--- DATA EXCERPTS ---

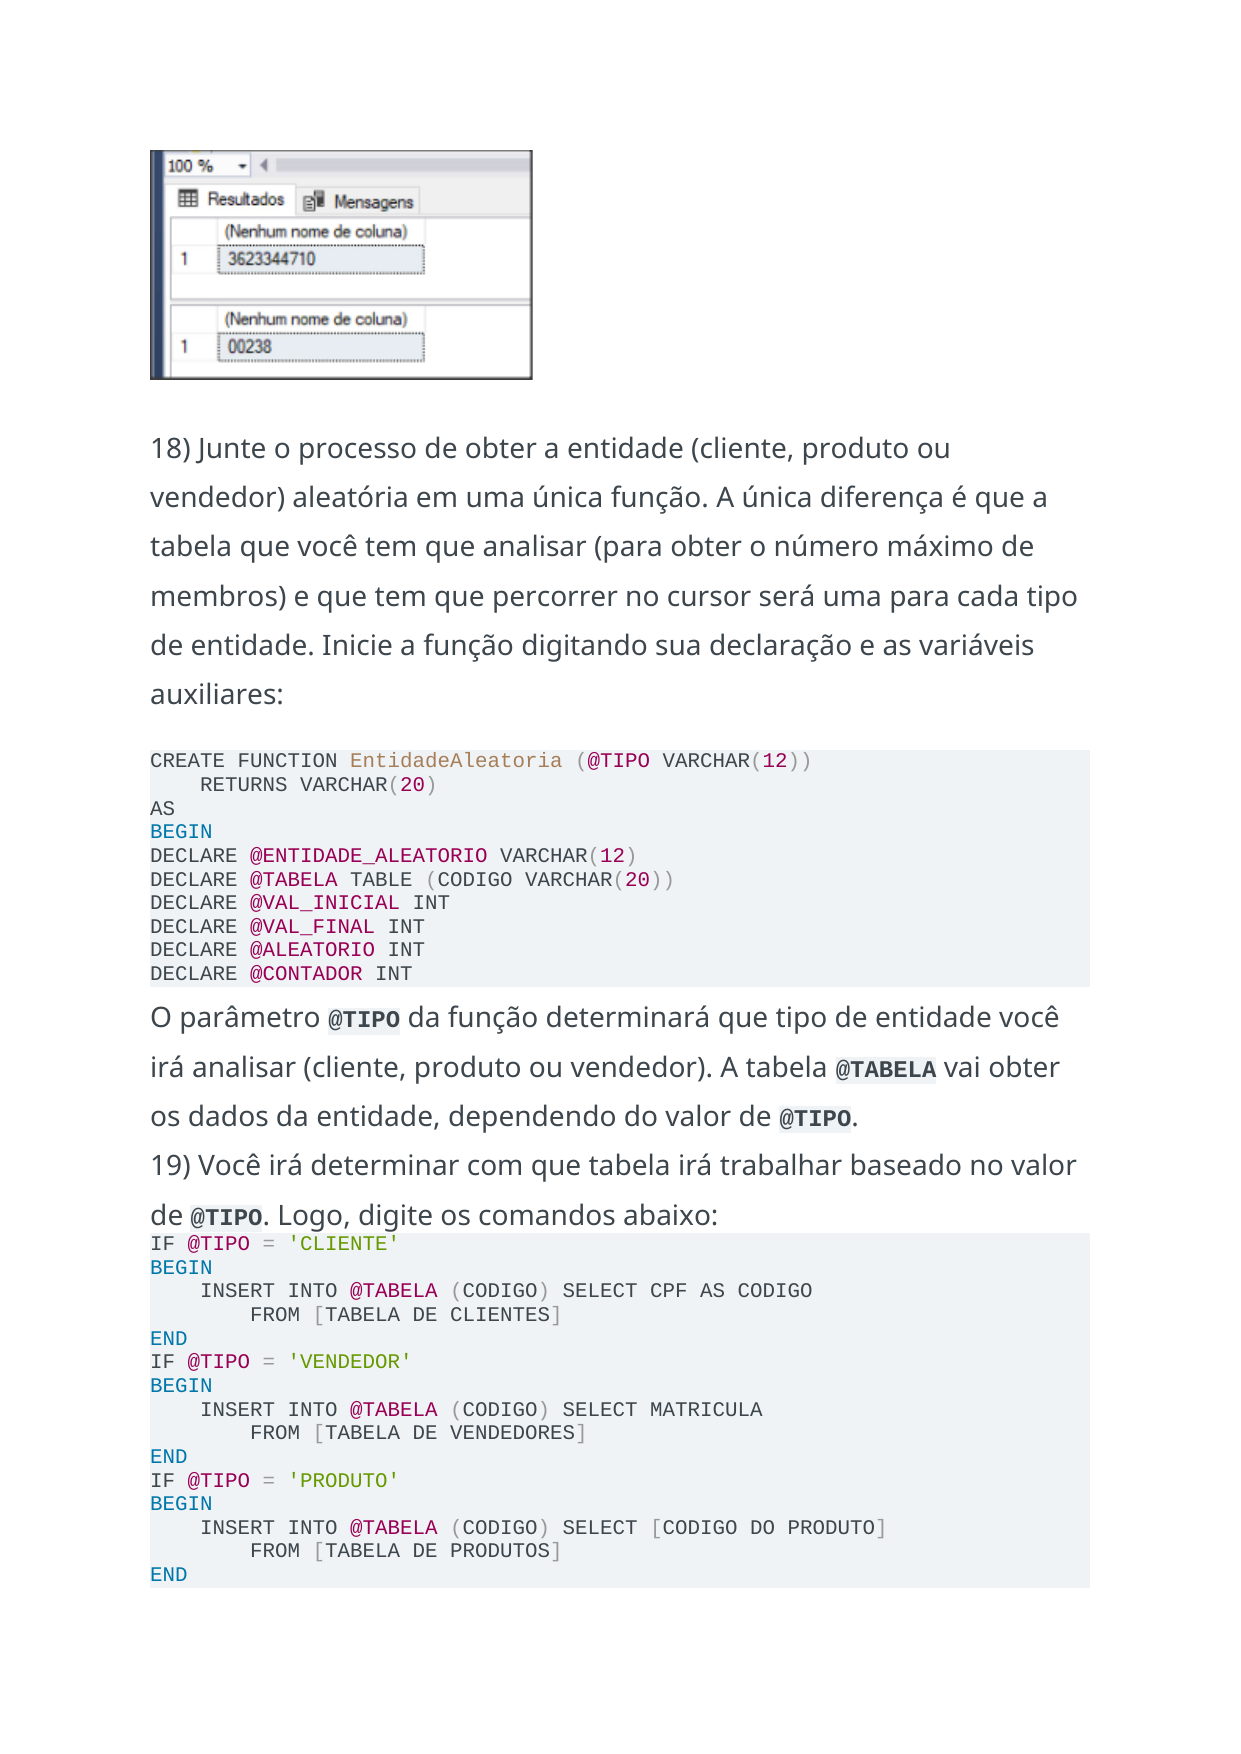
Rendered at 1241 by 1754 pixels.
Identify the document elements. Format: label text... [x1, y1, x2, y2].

text DECLARE @CONTADOR INT [150, 963, 1090, 987]
text END [150, 1564, 1090, 1588]
text 19) Você irá determinar com que tabela irá trabalhar baseado no valor de @TIPO. Logo, digite os comandos abaixo: [150, 1134, 1090, 1233]
text AS [150, 798, 1090, 821]
text DECLARE @TABELA TABLE (CODIGO VARCHAR(20)) [150, 868, 1090, 892]
text INSERT INTO @TABELA (CODIGO) SELECT MATRICULA [150, 1399, 1090, 1422]
text 18) Junte o processo de obter a entidade (cliente, produto ou vendedor) aleatória em uma única função. A única diferença é que a tabela que você tem que analisar (para obter o número máximo de membros) e que tem que percorrer no cursor será uma para cada tipo de entidade. Inicie a função digitando sua declaração e as variáveis auxiliares: [150, 417, 1090, 713]
text BEGIN [150, 1257, 1090, 1280]
text INSERT INTO @TABELA (CODIGO) SELECT [CODIGO DO PRODUTO] [150, 1517, 1090, 1541]
text IF @TIPO = 'CLIENTE' [150, 1233, 1090, 1257]
text O parâmetro @TIPO da função determinará que tipo de entidade você irá analisar (cliente, produto ou vendedor). A tabela @TABELA vai obter os dados da entidade, dependendo do valor de @TIPO. [150, 987, 1090, 1134]
text IF @TIPO = 'VENDEDOR' [150, 1351, 1090, 1375]
text FROM [TABELA DE PRODUTOS] [150, 1541, 1090, 1564]
text IF @TIPO = 'PRODUTO' [150, 1469, 1090, 1493]
text FROM [TABELA DE VENDEDORES] [150, 1422, 1090, 1446]
text DECLARE @VAL_INICIAL INT [150, 892, 1090, 916]
text DECLARE @ENTIDADE_ALEATORIO VARCHAR(12) [150, 845, 1090, 868]
picture [150, 150, 533, 380]
text END [150, 1446, 1090, 1469]
text INSERT INTO @TABELA (CODIGO) SELECT CPF AS CODIGO [150, 1280, 1090, 1304]
text BEGIN [150, 1375, 1090, 1399]
text END [150, 1328, 1090, 1351]
text DECLARE @ALEATORIO INT [150, 939, 1090, 963]
text DECLARE @VAL_FINAL INT [150, 916, 1090, 939]
text CREATE FUNCTION EntidadeAleatoria (@TIPO VARCHAR(12)) [150, 750, 1090, 774]
text FROM [TABELA DE CLIENTES] [150, 1304, 1090, 1328]
text RETURNS VARCHAR(20) [150, 774, 1090, 798]
text BEGIN [150, 1493, 1090, 1517]
text BEGIN [150, 821, 1090, 845]
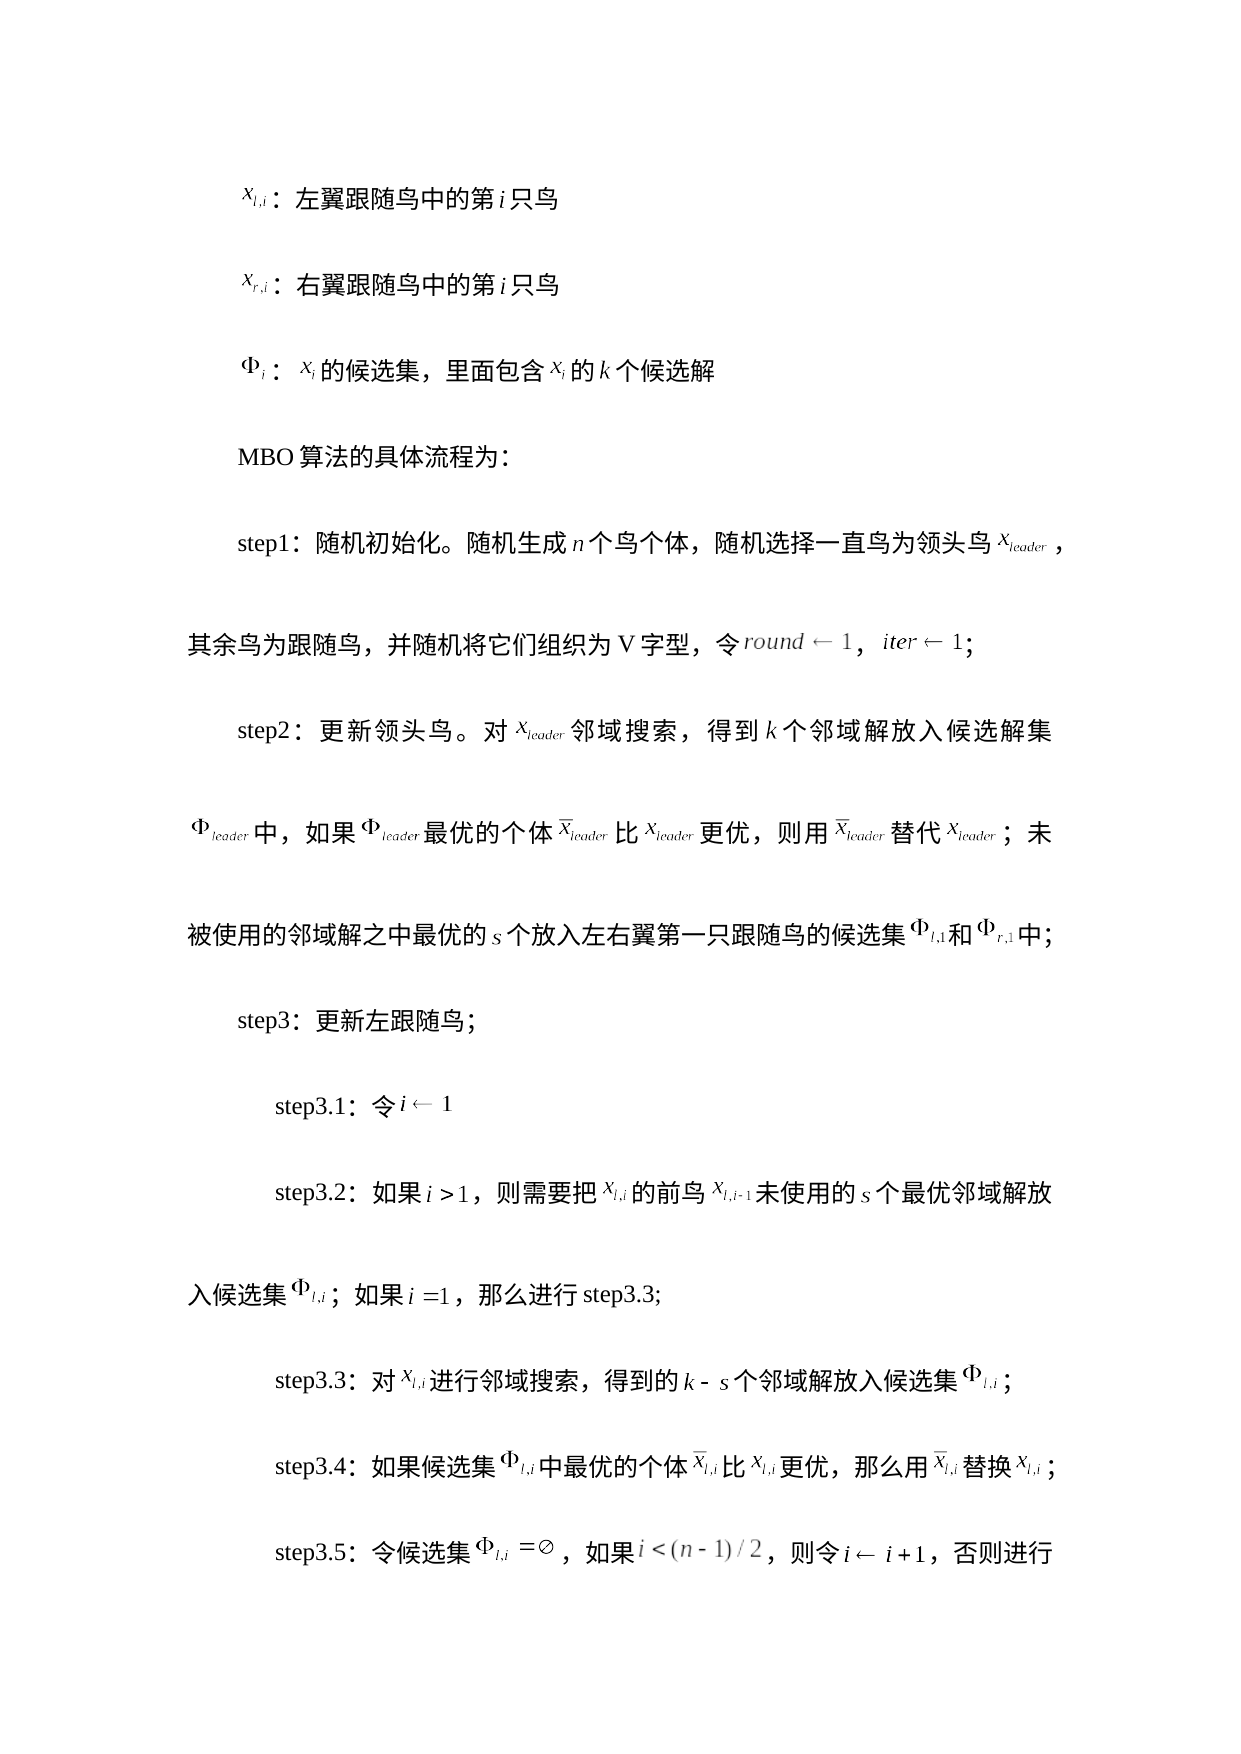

---

All records above must be output exactly as they stand, excluding pictures.

**OUTPUT OF THE TASK:**
Rendered at 1241 by 1754 pixels.
Identify the document elements. Format: label text... [x1, y1, x2, y2].

text DECLARE @CONTADOR INT [150, 963, 1090, 987]
text END [150, 1564, 1090, 1588]
text 19) Você irá determinar com que tabela irá trabalhar baseado no valor de @TIPO. Logo, digite os comandos abaixo: [150, 1134, 1090, 1233]
text AS [150, 798, 1090, 821]
text DECLARE @TABELA TABLE (CODIGO VARCHAR(20)) [150, 868, 1090, 892]
text INSERT INTO @TABELA (CODIGO) SELECT MATRICULA [150, 1399, 1090, 1422]
text 18) Junte o processo de obter a entidade (cliente, produto ou vendedor) aleatória em uma única função. A única diferença é que a tabela que você tem que analisar (para obter o número máximo de membros) e que tem que percorrer no cursor será uma para cada tipo de entidade. Inicie a função digitando sua declaração e as variáveis auxiliares: [150, 417, 1090, 713]
text BEGIN [150, 1257, 1090, 1280]
text INSERT INTO @TABELA (CODIGO) SELECT [CODIGO DO PRODUTO] [150, 1517, 1090, 1541]
text IF @TIPO = 'CLIENTE' [150, 1233, 1090, 1257]
text O parâmetro @TIPO da função determinará que tipo de entidade você irá analisar (cliente, produto ou vendedor). A tabela @TABELA vai obter os dados da entidade, dependendo do valor de @TIPO. [150, 987, 1090, 1134]
text IF @TIPO = 'VENDEDOR' [150, 1351, 1090, 1375]
text FROM [TABELA DE PRODUTOS] [150, 1541, 1090, 1564]
text IF @TIPO = 'PRODUTO' [150, 1469, 1090, 1493]
text FROM [TABELA DE VENDEDORES] [150, 1422, 1090, 1446]
text DECLARE @VAL_INICIAL INT [150, 892, 1090, 916]
text DECLARE @ENTIDADE_ALEATORIO VARCHAR(12) [150, 845, 1090, 868]
picture [150, 150, 533, 380]
text END [150, 1446, 1090, 1469]
text INSERT INTO @TABELA (CODIGO) SELECT CPF AS CODIGO [150, 1280, 1090, 1304]
text BEGIN [150, 1375, 1090, 1399]
text END [150, 1328, 1090, 1351]
text DECLARE @ALEATORIO INT [150, 939, 1090, 963]
text DECLARE @VAL_FINAL INT [150, 916, 1090, 939]
text CREATE FUNCTION EntidadeAleatoria (@TIPO VARCHAR(12)) [150, 750, 1090, 774]
text FROM [TABELA DE CLIENTES] [150, 1304, 1090, 1328]
text RETURNS VARCHAR(20) [150, 774, 1090, 798]
text BEGIN [150, 1493, 1090, 1517]
text BEGIN [150, 821, 1090, 845]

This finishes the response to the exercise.